Our bi-monthly DiPLab online seminar will welcome Gemma Newlands (PhD candidate, University of Amsterdam) for a session entitled Discovering Dataset Provenance: Social Sustainability in the AI-as-a-Service (AIaaS) Supply Chain.

The seminar will be held in hybrid form, both at Telecom Paris and online on the platform Big Blue Button. To receive the link, please register by sending an email with your full name and affiliation at: contact@diplab.eu.

Discovering Dataset Provenance: Social Sustainability in the AI-as-a-Service (AIaaS) Supply Chain

Researchers have identified the often haphazard methods of generating and using datasets for AI training, referring to a ‘laissez-faire’ attitude towards data collection which trades rigour for speed and accessibility. As with global outsourcing elsewhere, the labour-intensive activity of cleaning, curating, and annotating datasets is outsourced to lower labour cost countries and thus outside of the organisation’s boundaries. Because of this, the exact provenance of training datasets often remains unknown, both to the organisation and its external stakeholders. This problem is only exacerbated if organisations are not training their own AI, but using AI-as-a-Service (AIaaS). AIaaS empowers individuals and organisations to access AI on-demand, in either tailored or ‘off-the-shelf’ forms. However, institutional separation between development, training and deployment can lead to critical opacities, such as obscuring the level of human effort necessary to produce and train AI services.

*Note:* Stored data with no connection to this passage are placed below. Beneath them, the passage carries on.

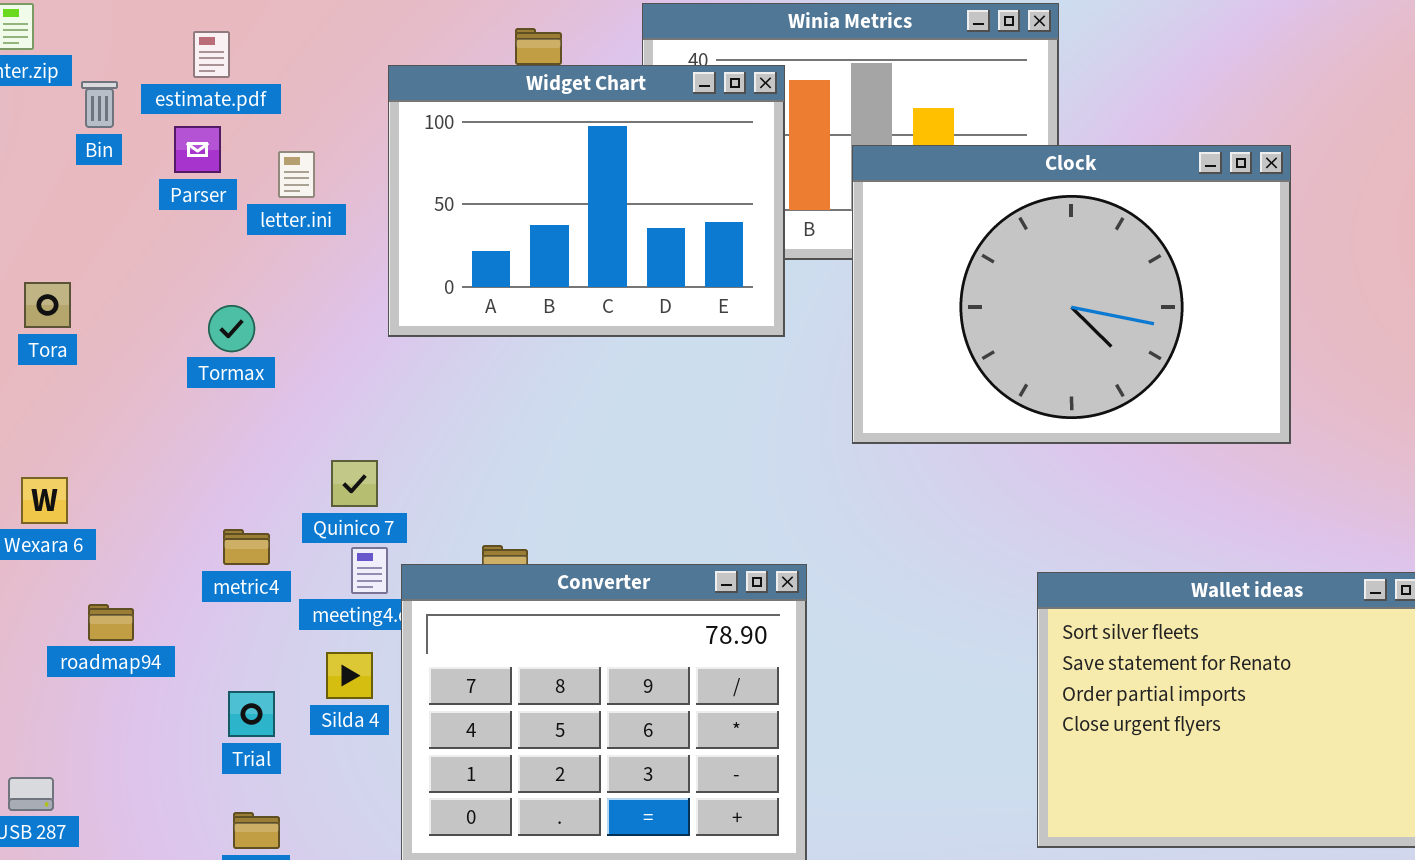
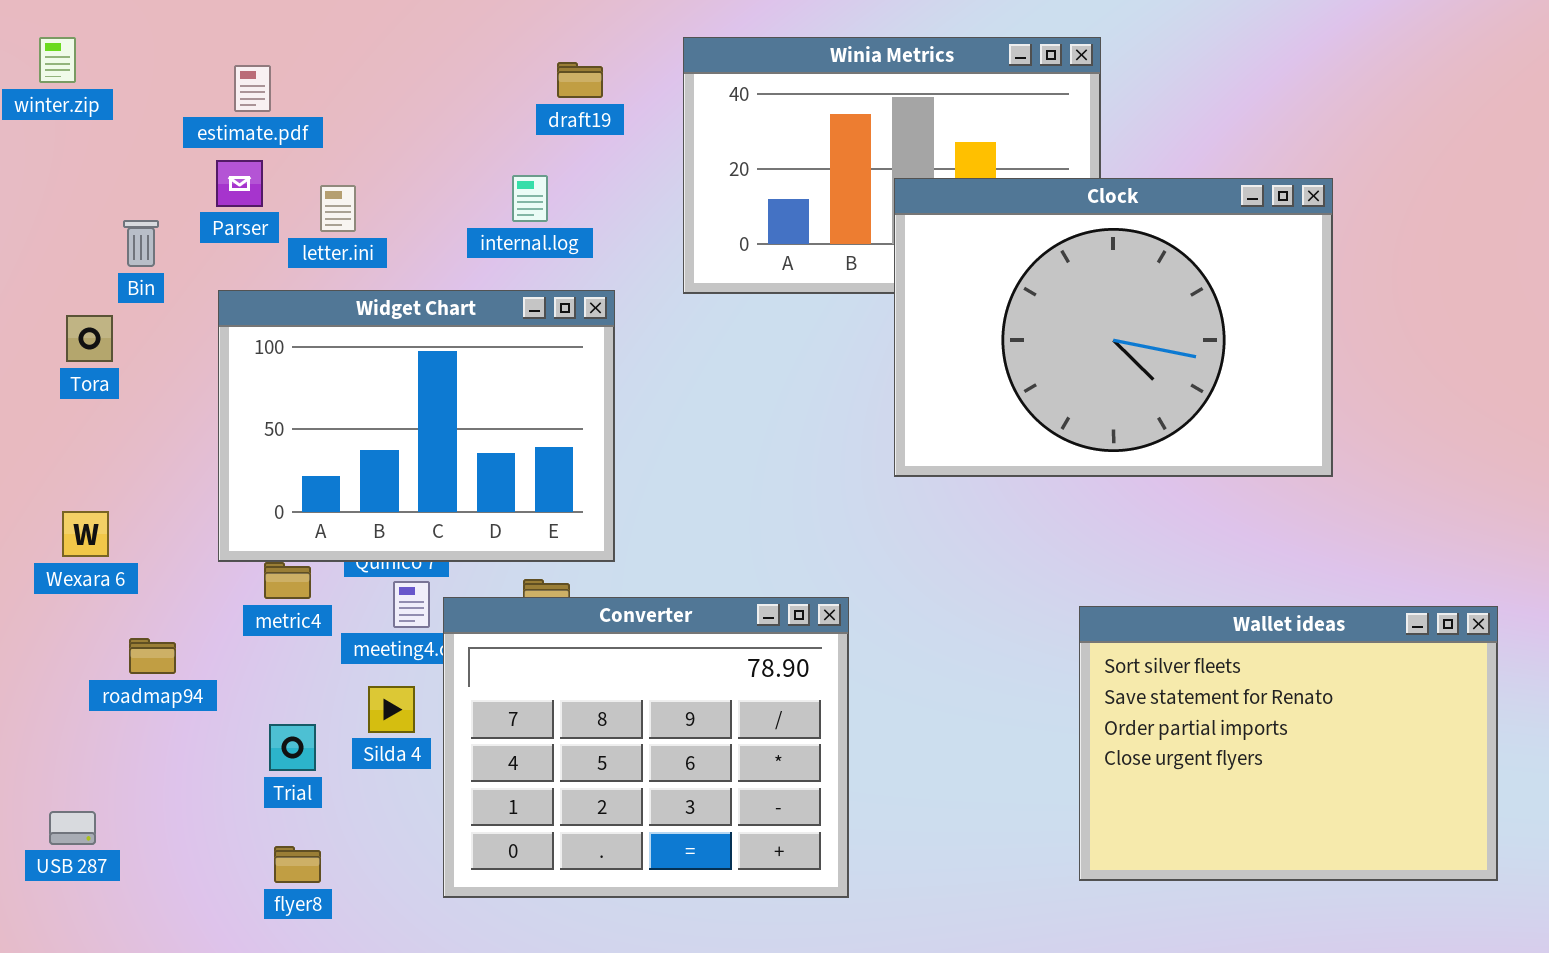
Widget Chart: [388,65,785,337] -> [218,290,615,562], moved
Bin: [81,81,118,128] -> [123,220,159,267], moved

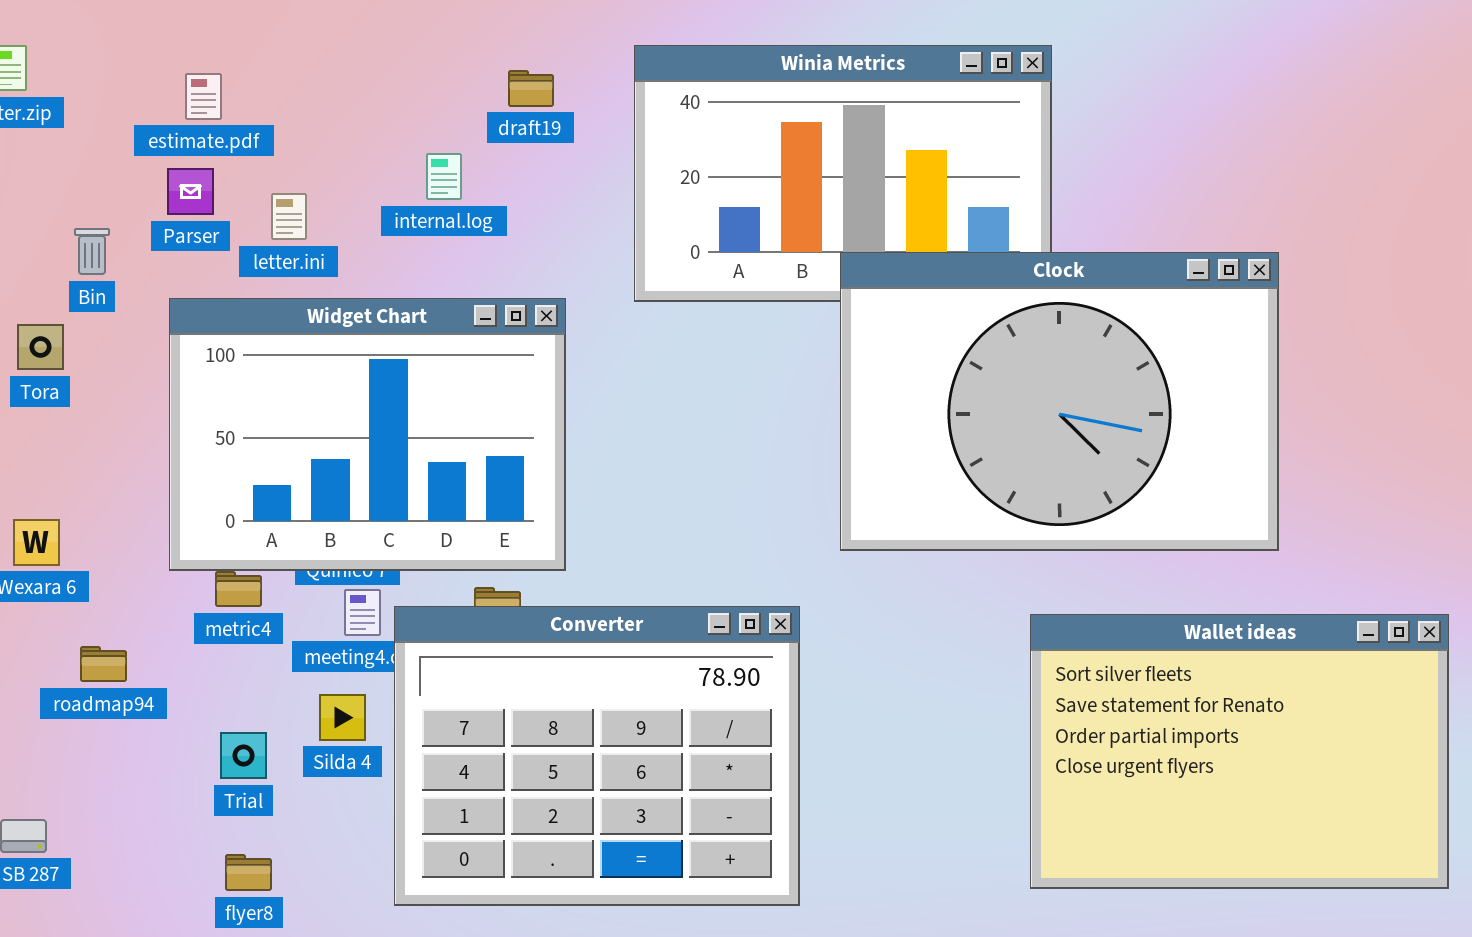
internal.log: [512,175,548,222] -> [426,153,462,200], moved
Clock: [894,178,1333,477] -> [840,252,1279,551], moved

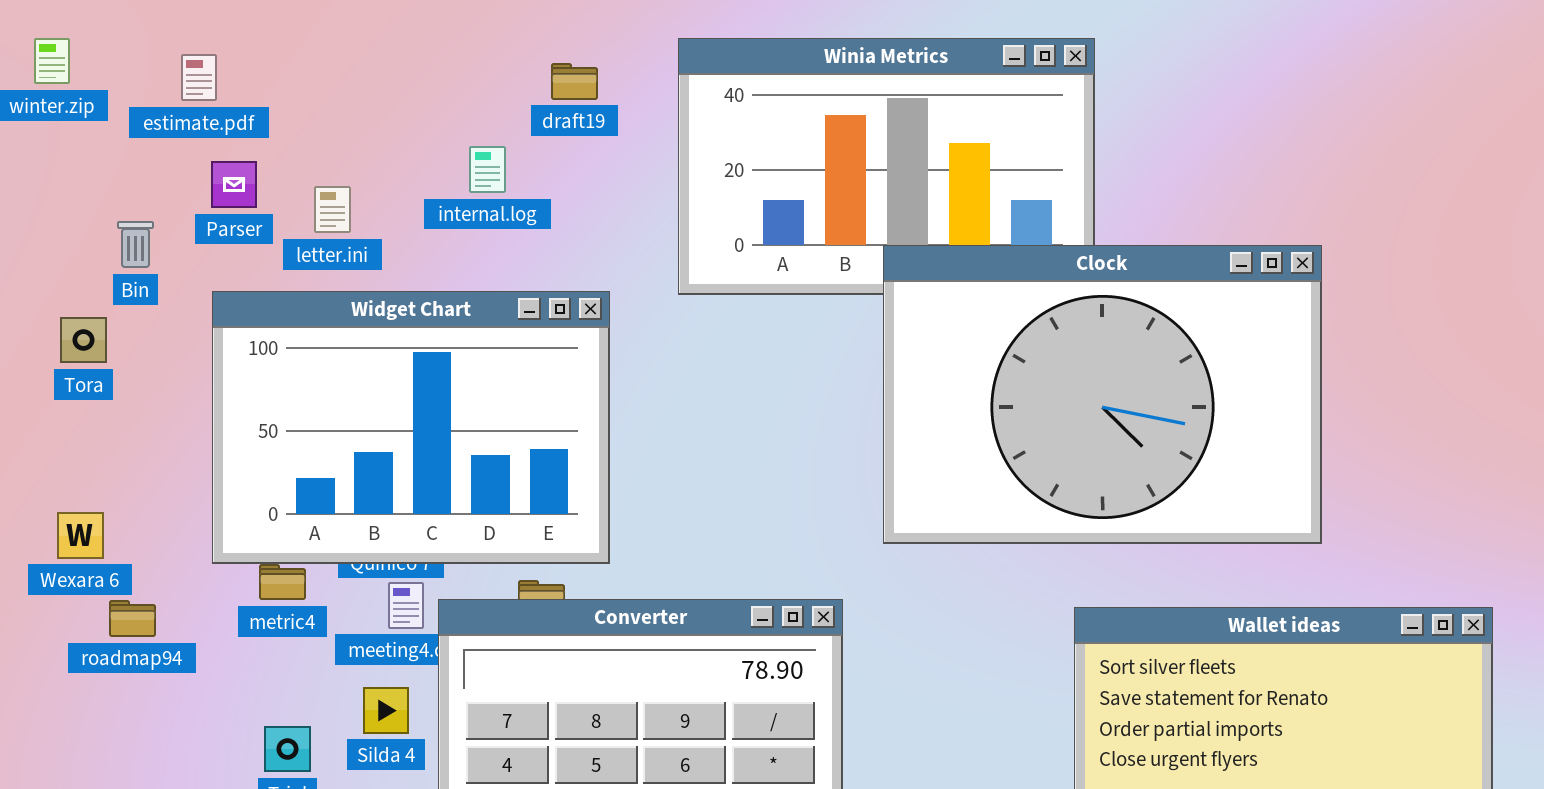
estimate.pdf: [185,73,222,120] -> [181,54,217,101], moved
roadmap94: [80,646,127,682] -> [109,600,156,637], moved

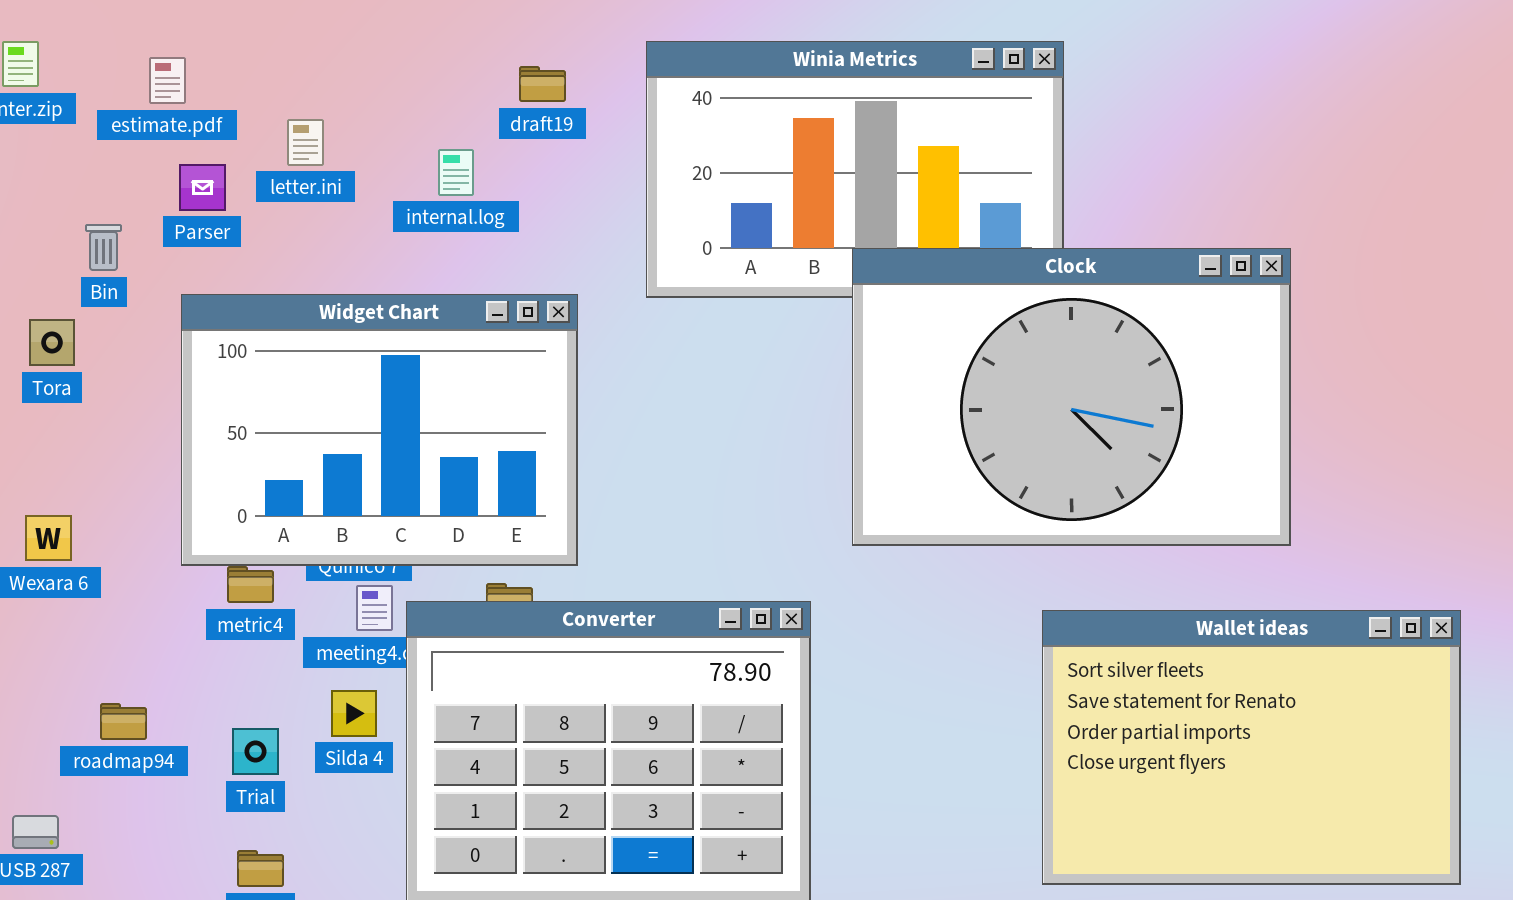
letter.ini: [314,186,351,233] -> [287,119,324,166], moved
roadmap94: [109,600,156,637] -> [100,703,147,740], moved

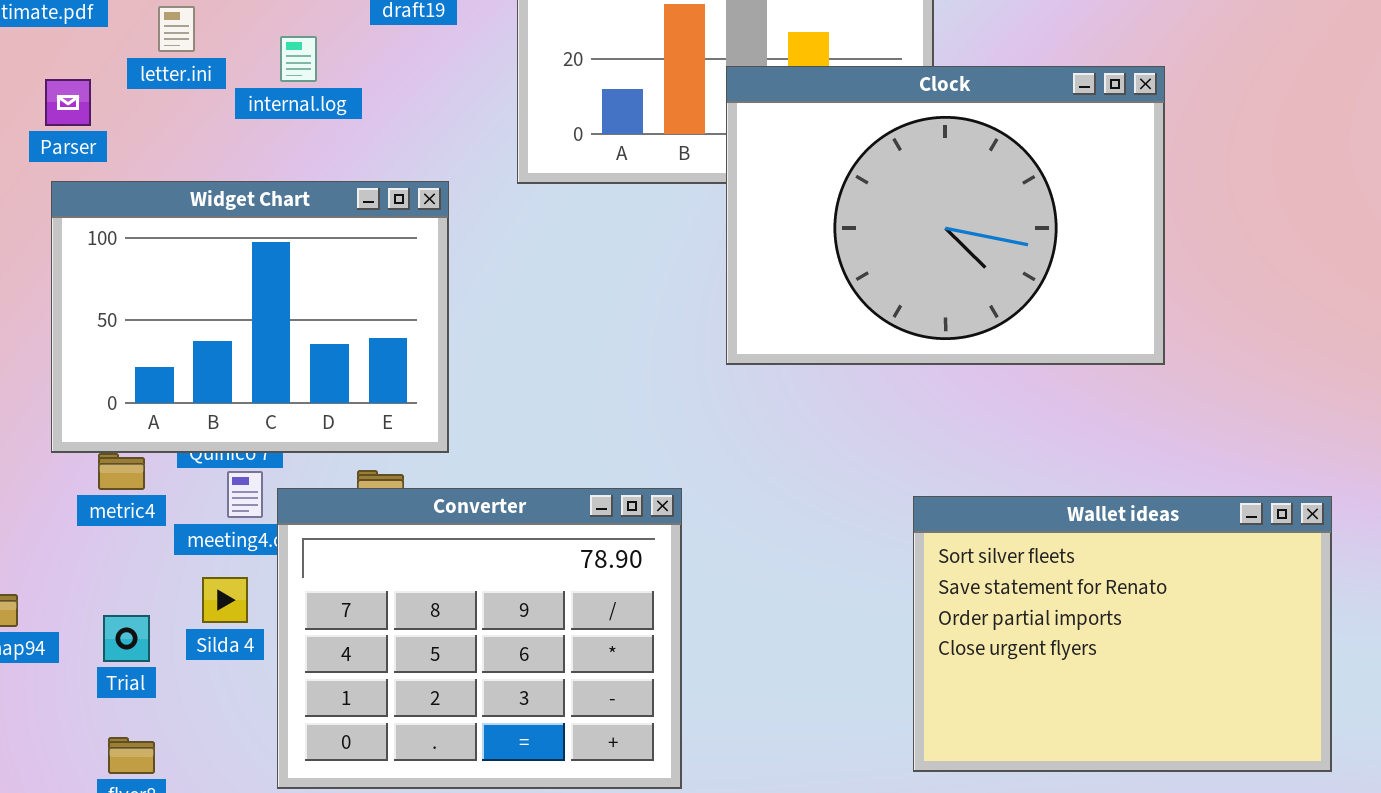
internal.log: [438,149,474,196] -> [280,36,317,82], moved
Parser: [179,164,226,211] -> [45,79,91,126], moved
Clock: [852,248,1291,546] -> [726,66,1165,365], moved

AI dataset supply chains can be conceptualised as the chain of collection, curation, and custody of data from source to model. Taking a supply-chain perspective broadens our understanding of AI production as a global production network reliant on low-paid workers predominantly situated in the Global South. Supply chains are increasingly globally ‘disaggregated’, with few organizations able to identify and engage with sub-suppliers. Yet, as ongoing research into sustainable supply chains has demonstrated, sub-suppliers are subject to least oversight, while simultaneously being responsible for the most egregious environmental and social impacts. In this presentation I will introduce AIaaS, discuss the sustainability issues inherent in AIaaS production, and discuss four mechanisms by which organisations can try to discover AIaaS dataset provenance and to discover whether AI is being developed in a socially sustainable manner: Dataset Documentation, Multi-Stakeholder Initiatives, Informal Governance, and Market Incentives.

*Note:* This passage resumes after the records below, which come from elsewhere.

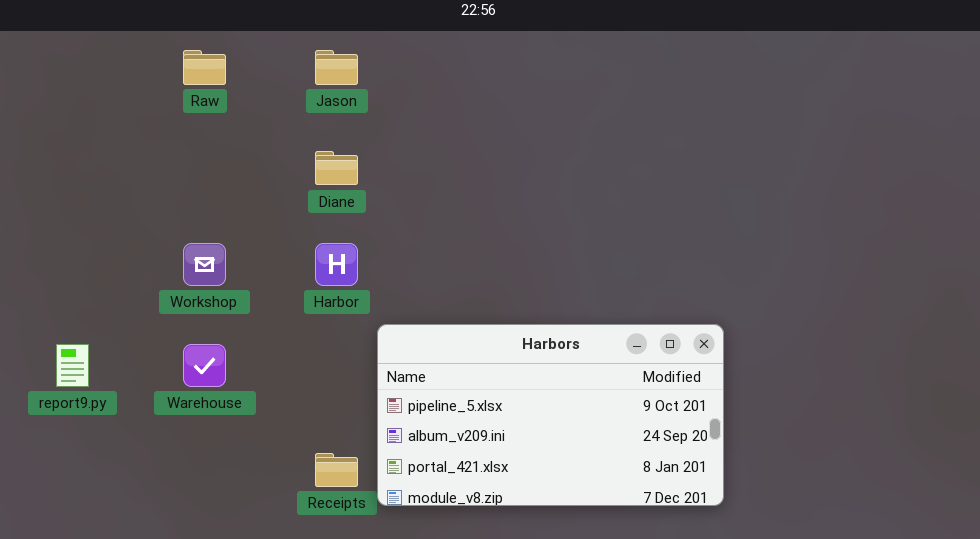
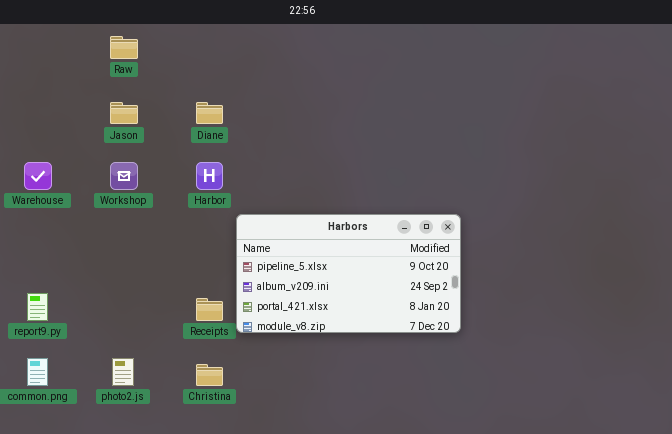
Jason: [315,50,358,85] -> [110,102,138,124], moved
report9.py: [56,344,89,387] -> [27,293,48,321], moved
Warehouse: [183,344,226,387] -> [24,162,52,190], moved

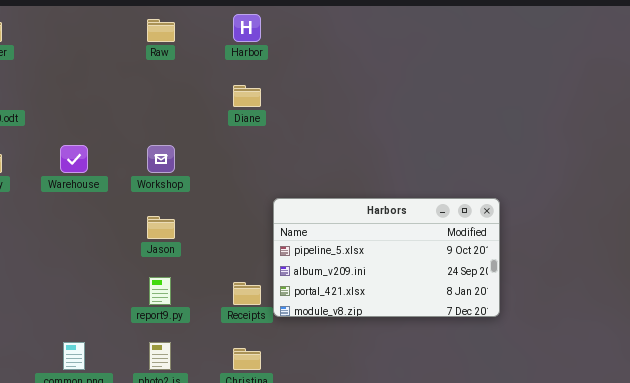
Jason: [110,102,138,124] -> [147,216,175,239], moved
Harbor: [196,162,223,190] -> [233,14,261,42], moved
report9.py: [27,293,48,321] -> [149,277,171,305], moved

Gemma Newlands is a PhD candidate at the University of Amsterdam and a Doctoral Stipendiary Fellow at the Nordic Centre for Internet and Society, BI Norwegian Business School. As an organisational sociologist, she is currently investigating the social valuation and occupational prestige of work in the digital economy, as well as the social sustainability of AI production. Gemma is currently an Assistant Editor at Big Data & Society and her research has been published in leading journals including Organization Studies, Sociology, Environment and Planning A, Big Data & SocietyNew Media & SocietyNew Technology, Work and Employment and Research in the Sociology of Organizations.